FIG. 3 shows the beam splitter cube and (schematically) the assemblies associated according to the present invention for spectral dispersion of light and for radiation reception. On the receiver side, the aforementioned receiver-side orifice plate is located in plane 121b; this is then followed by collector lens array 301, array 302 for individual light dispersion, and APD array 305.

FIGS. 4 a to 4d show examples of how the assemblies for spectral dispersion of light can be configured according to the present invention when an APD array having 36 receiver diodes is used. FIG. 4a illustrates the locations of orifices 121 in receiver-side orifice plate 121, FIG. 4b the locations of collector lenses 301a in collector lens array 301, FIG. 4c the locations of the micro-assemblies for spectral dispersion of light from the sample, and FIG. 4d the locations of APD receivers 305a in APD array 305.

Claims

1. A fluorescence correlation spectroscopy apparatus for examining a specimen, said apparatus comprising: an illumination grid which includes comprises light-emitting regions for illuminating the specimen;an objective arrangement that images the illumination grid into a focal plane at the location of the specimen; anda receiving grid on a receiver side,wherein after the focal plane, each orifice of the orifice plate of the observation beam path has associated with it a device for spectral dispersion of the light that has returned from the specimen; and at least two radiation receivers are associated with each device for spectral dispersion.

2. The apparatus of claim 1, wherein the devices for spectral dispersion of light are each made up of at least one dichroic mirror and one fully reflective mirror.

3. The apparatus of claim 2, wherein the devices for spectral dispersion of light are set to identical light wavelengths.

4. The apparatus of claim 2, wherein the devices for spectral dispersion of light are set to different light wavelengths.

5. The apparatus of claims 2, wherein at least one each device for spectral dispersion of light has placed in front of it a collecting lens that is located between the orifice on the receiver side and the device for spectral dispersion of light.

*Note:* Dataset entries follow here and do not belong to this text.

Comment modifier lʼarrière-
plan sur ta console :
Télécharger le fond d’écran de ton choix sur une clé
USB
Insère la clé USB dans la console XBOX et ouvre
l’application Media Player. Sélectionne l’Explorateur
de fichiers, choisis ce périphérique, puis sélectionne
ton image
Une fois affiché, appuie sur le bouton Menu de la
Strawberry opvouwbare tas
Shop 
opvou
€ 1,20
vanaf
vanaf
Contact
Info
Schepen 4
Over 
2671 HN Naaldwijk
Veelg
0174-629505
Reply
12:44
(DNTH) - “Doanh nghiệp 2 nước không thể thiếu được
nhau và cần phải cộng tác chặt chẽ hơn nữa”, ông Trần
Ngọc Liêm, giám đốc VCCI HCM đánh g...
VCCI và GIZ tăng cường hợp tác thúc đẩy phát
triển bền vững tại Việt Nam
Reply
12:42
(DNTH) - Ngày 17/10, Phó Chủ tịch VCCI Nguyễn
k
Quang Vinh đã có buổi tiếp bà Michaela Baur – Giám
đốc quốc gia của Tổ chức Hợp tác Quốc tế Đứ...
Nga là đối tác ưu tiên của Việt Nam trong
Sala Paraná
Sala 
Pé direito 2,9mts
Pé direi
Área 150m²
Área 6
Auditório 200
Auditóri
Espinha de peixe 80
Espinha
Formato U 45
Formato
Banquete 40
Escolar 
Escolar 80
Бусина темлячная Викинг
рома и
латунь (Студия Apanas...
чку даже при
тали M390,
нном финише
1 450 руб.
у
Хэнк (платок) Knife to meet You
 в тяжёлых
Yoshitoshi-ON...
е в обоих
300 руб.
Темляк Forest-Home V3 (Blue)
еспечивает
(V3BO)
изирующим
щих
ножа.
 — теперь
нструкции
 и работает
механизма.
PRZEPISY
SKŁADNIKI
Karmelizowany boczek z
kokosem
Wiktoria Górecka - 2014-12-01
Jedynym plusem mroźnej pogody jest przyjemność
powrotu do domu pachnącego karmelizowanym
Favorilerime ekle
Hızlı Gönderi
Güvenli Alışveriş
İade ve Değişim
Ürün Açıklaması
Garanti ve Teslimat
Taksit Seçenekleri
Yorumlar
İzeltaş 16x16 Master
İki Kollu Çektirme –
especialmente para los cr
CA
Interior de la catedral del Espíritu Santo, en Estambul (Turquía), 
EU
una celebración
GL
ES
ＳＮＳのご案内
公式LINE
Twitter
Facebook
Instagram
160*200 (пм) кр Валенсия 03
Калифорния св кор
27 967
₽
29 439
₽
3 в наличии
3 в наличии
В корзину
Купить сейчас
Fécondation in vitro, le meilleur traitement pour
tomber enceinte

6. The apparatus of claim 2, wherein the light leaving the dichroic mirror in one direction is incident onto one of the radiation receivers; and the light leaving the dichroic mirror in the other direction is incident, via a fully reflective mirror, onto the other of the radiation receivers.

7. The apparatus of claim 2, wherein adjacent avalanche photodiodes of an avalanche photodiode array are used as radiation receivers, the light that is allowed to pass unreflected through the dichroic mirror being incident onto one of the avalanche photodiode receivers; and the light that is reflected from the dichroic mirror is directed via a fully reflective mirror to another avalanche photodiode receiver.

8. The apparatus of claim 2, wherein the light that is reflected from the dichroic mirror is conveyed to a second dichroic mirror; and the light reflected from the latter is directed to the second radiation receiver; and the light allowed to pass by the second dichroic mirror is directed via a fully reflective mirror to a third radiation receiver.